Remember when we were kids and there were so many things new to us? That's how I feel when I travel. It's unfamiliar and yet I welcome it. 

There are a few caveats, though. Age is catching up to me and I probably only have a few more of these international respites in me. As much as I love it, it does take a lot of energy. And there is the financial component. I do my best to conserve finances including traveling off-season which helps. But it all still costs money. Now that I'm fully retired, I'm on a fixed income so that places limits.

I've been to many places so I can't and won't complain.
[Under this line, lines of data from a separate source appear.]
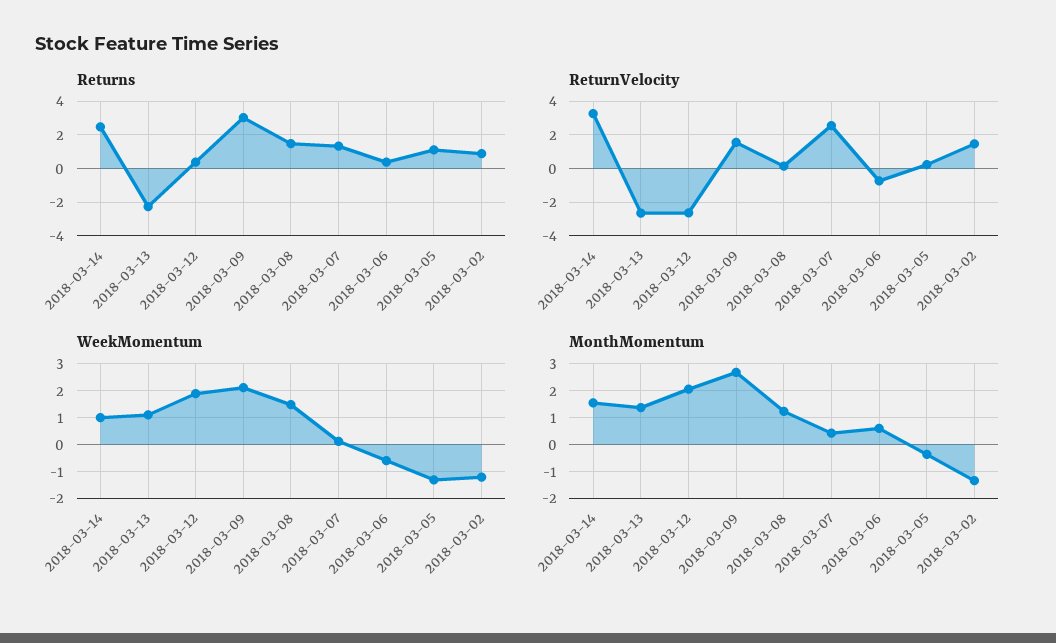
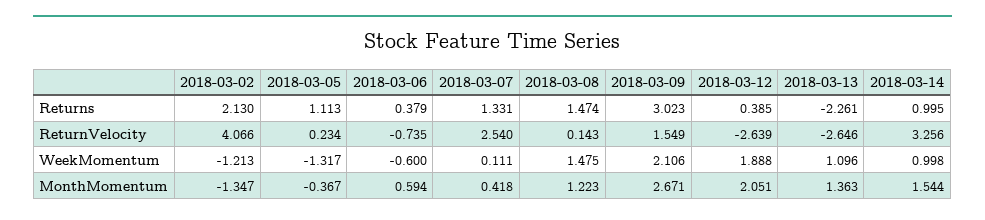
Returns, 2018-03-14: 2.5 -> 0.995
Returns, 2018-03-02: 1 -> 2.13
ReturnVelocity, 2018-03-02: 1.5 -> 4.066

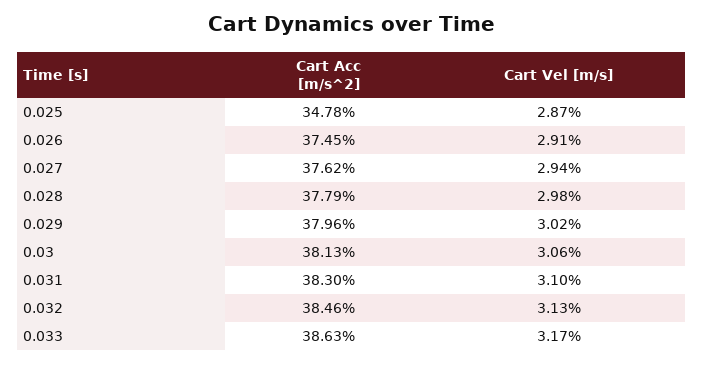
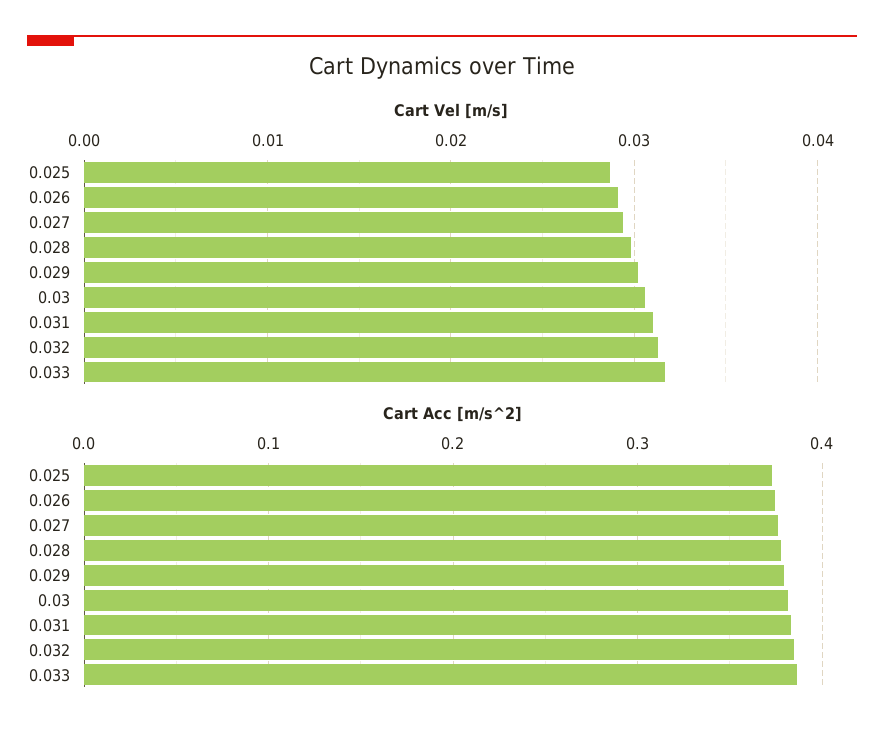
Cart Acc [m/s^2], 0.025: 0.3478 -> 0.37

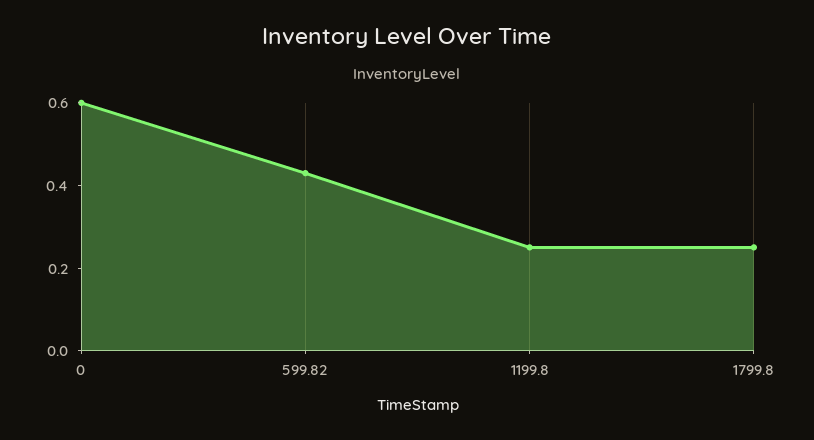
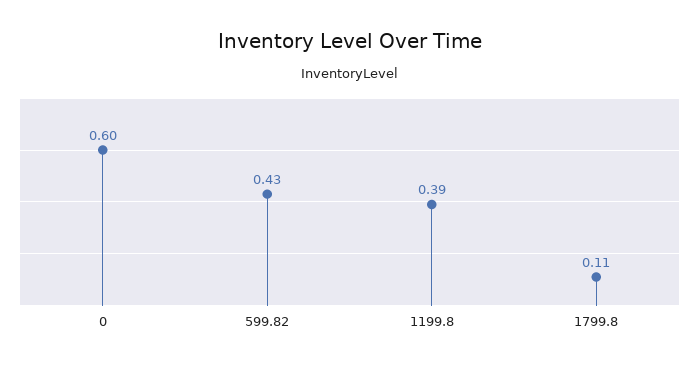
1199.8: 0.25 -> 0.39
1799.8: 0.25 -> 0.11

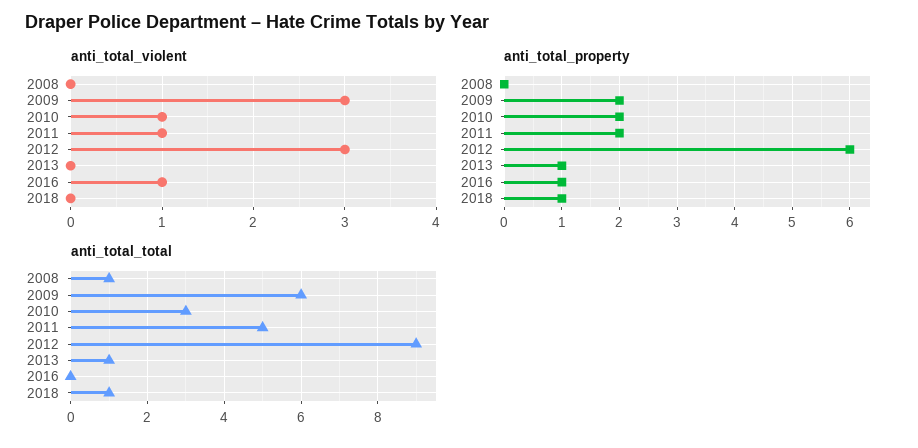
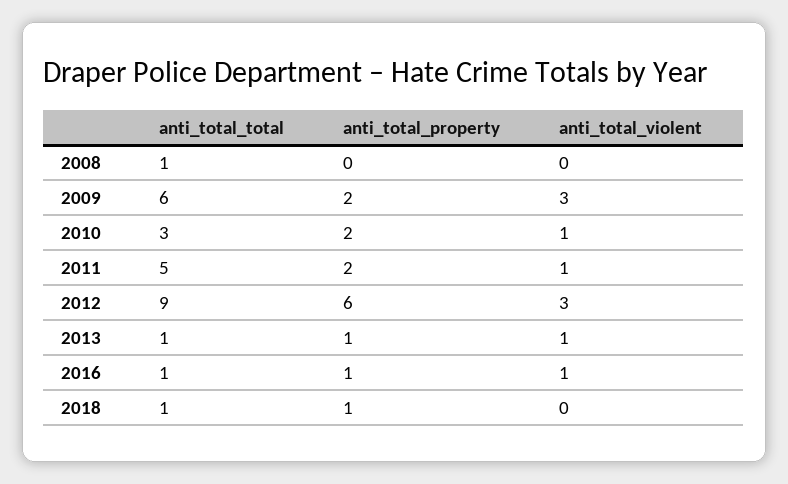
anti_total_violent, 2013: 0 -> 1
anti_total_total, 2016: 0 -> 1

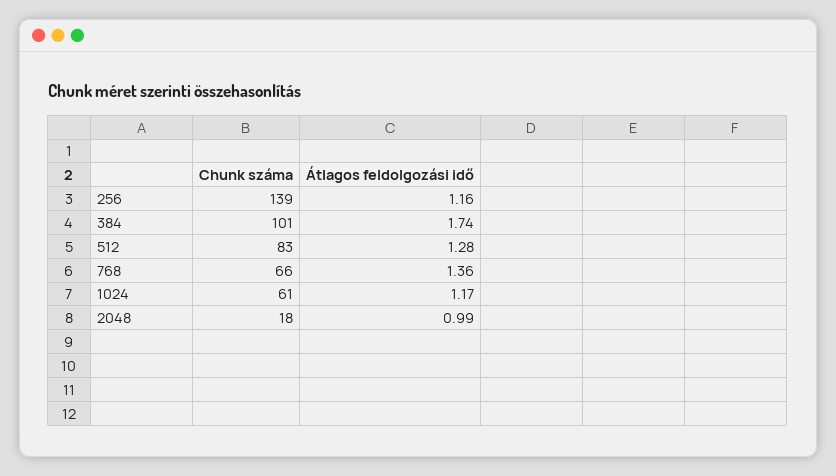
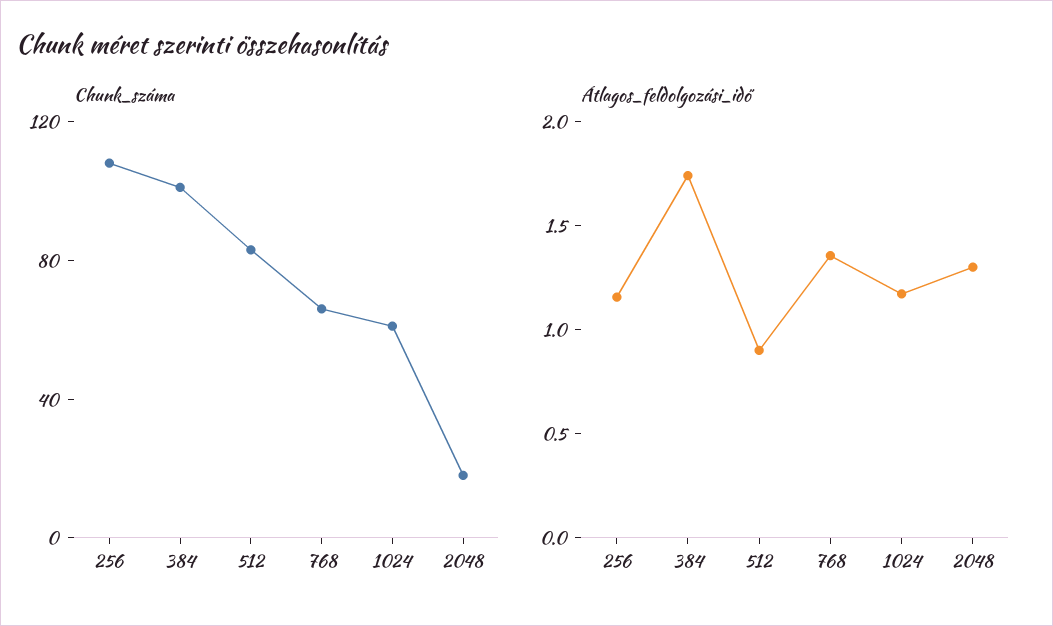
Chunk száma, 256: 139 -> 110
Átlagos feldolgozási idő, 512: 1.28 -> 0.9
Átlagos feldolgozási idő, 2048: 0.99 -> 1.3

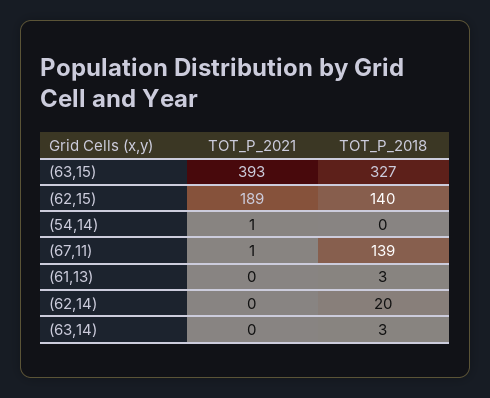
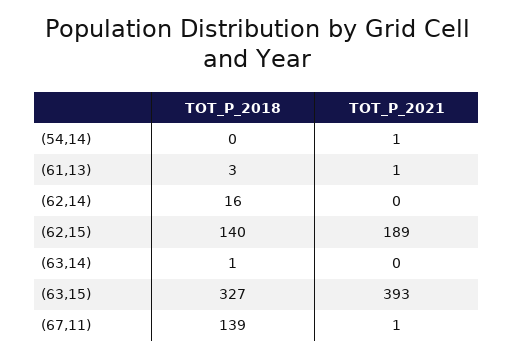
TOT_P_2021, (61,13): 0 -> 1
TOT_P_2018, (62,14): 20 -> 16
TOT_P_2018, (63,14): 3 -> 1

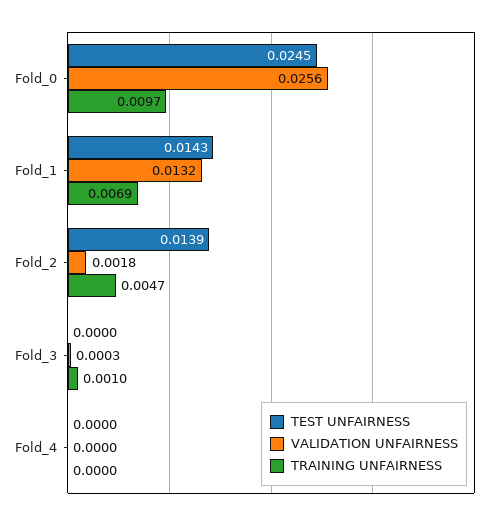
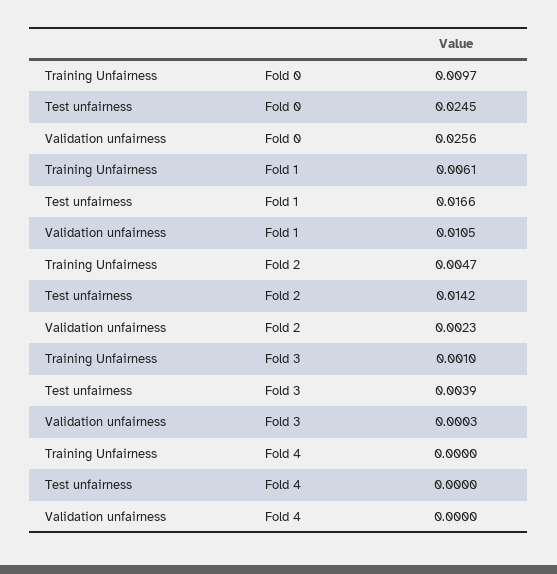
TEST UNFAIRNESS, Fold_1: 0.0143 -> 0.0166
VALIDATION UNFAIRNESS, Fold_1: 0.0132 -> 0.0105
TRAINING UNFAIRNESS, Fold_1: 0.0069 -> 0.0061
TEST UNFAIRNESS, Fold_2: 0.0139 -> 0.0142
VALIDATION UNFAIRNESS, Fold_2: 0.0018 -> 0.0023
TEST UNFAIRNESS, Fold_3: 0 -> 0.0039

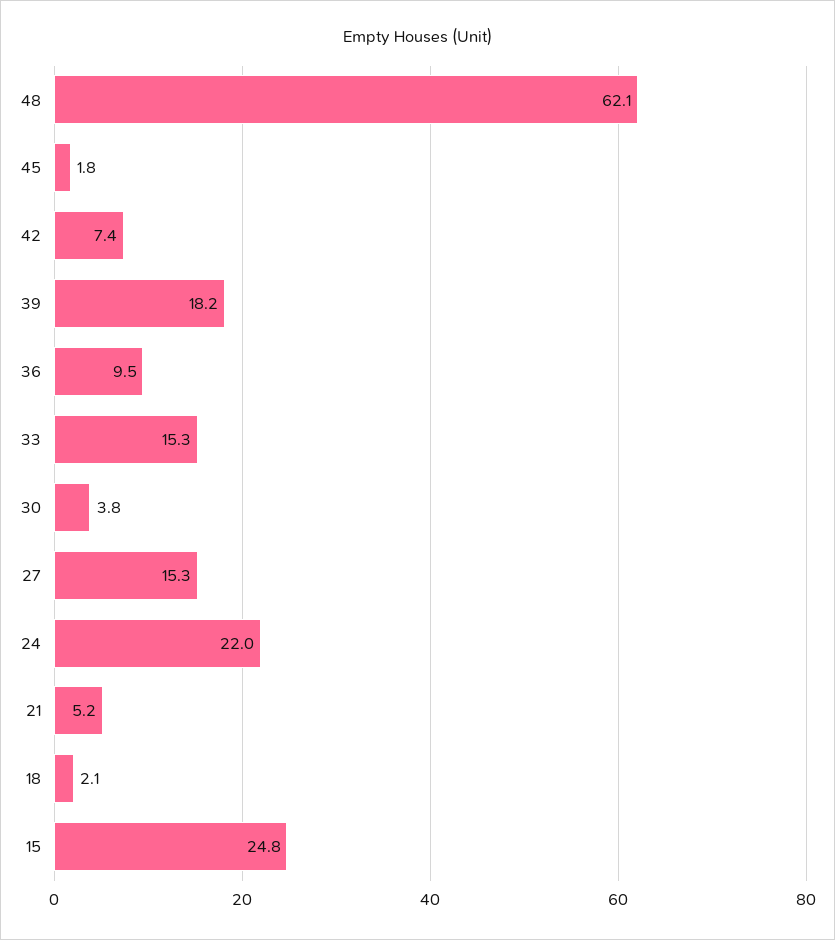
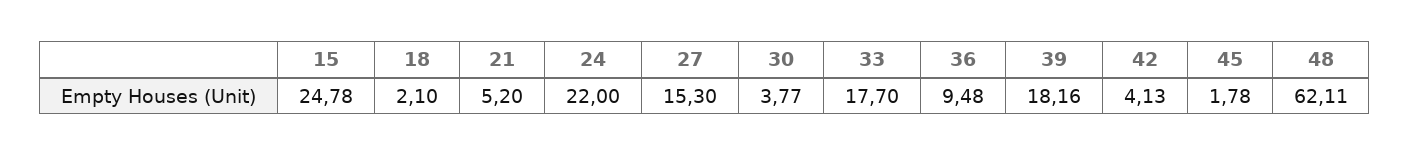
42: 7.4 -> 4.13
33: 15.3 -> 17.7

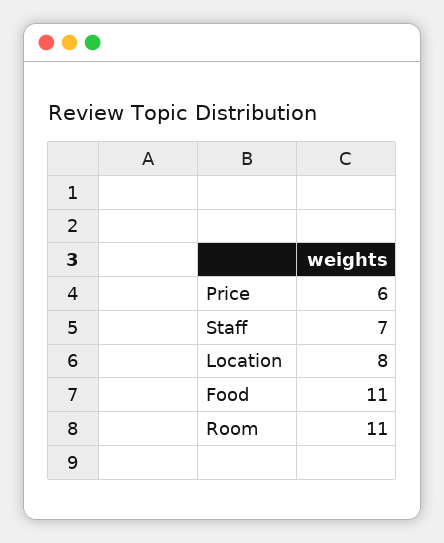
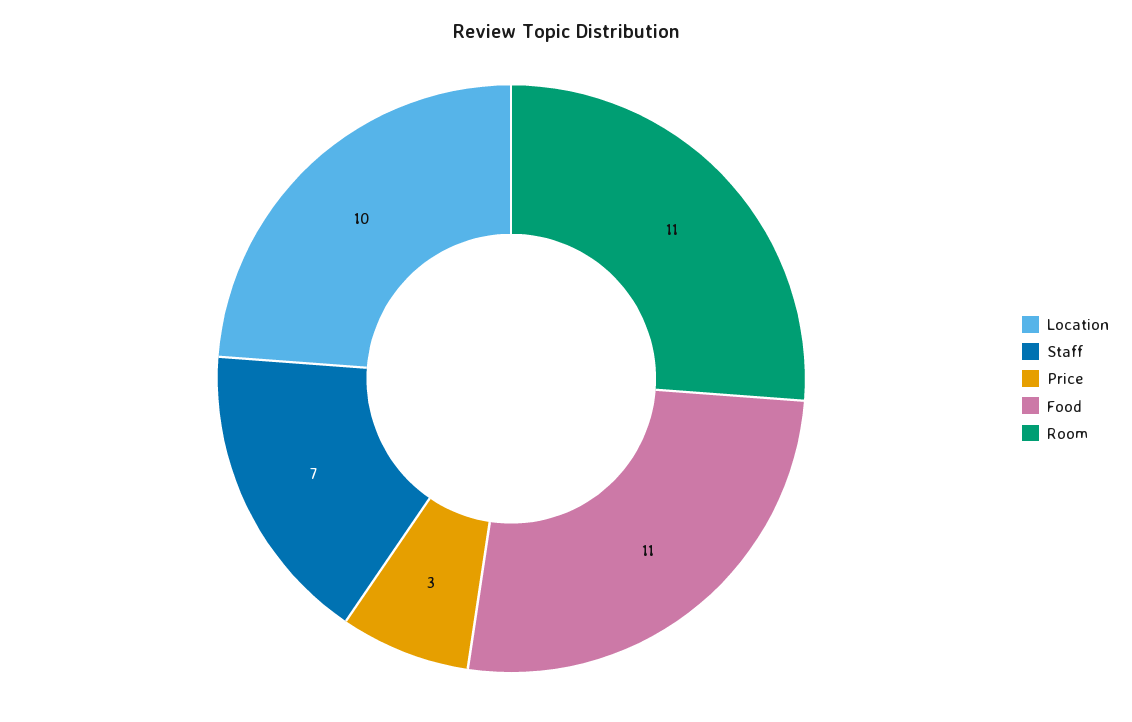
Price: 6 -> 3
Location: 8 -> 10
I'll just relive the memories when I need a little getaway.


----------



## hollydolly (May 17, 2022)

Leann said:


> Sounds crazy, I know, but an international trip for me both excites and calms me. I enjoy the anticipation leading up to the trip including researching the places I'd like to see then the travel itself. Arriving in a foreign country stimulates all of my senses. I take it all in. Once I get to the hotel, drop off my luggage in my room and freshen up, I start my exploration.
> 
> Remember when we were kids and there were so many things new to us? That's how I feel when I travel. It's unfamiliar and yet I welcome it.
> 
> ...


I do exactly the same as you Leann , when I arrive at a new place overseas... drop my bags and off out exploring.. .. however in answer to the OP. I do go away for a couple of days here or there but never overseas.. Just to  an English/ Scottish or Welsh Coastline... or take a train to France  for a couple of days..  not Paris, I hate Paris, but  there's many other places to visit just on a 2 or 3 day trip... without having to take a plane..


----------



## Leann (May 17, 2022)

hollydolly said:


> I do exactly the same as you Leann , when I arrive at a new place overseas... drop my bags and off out exploring.. .. however in asnwer to the OP. I dod go away for a couple of days here or there but never overseas.. Just to  an English/ Scottish or Welsh Coastline... or take a train to France  for a couple of days..  not Paris, I hate Paris, but  there's many other places to visit just on a 2 or 3 day trip... without having to take a plane..


That's one of the many things I love about Europe, the relative close proximity of many other countries that can be reached by train, car or plane.


----------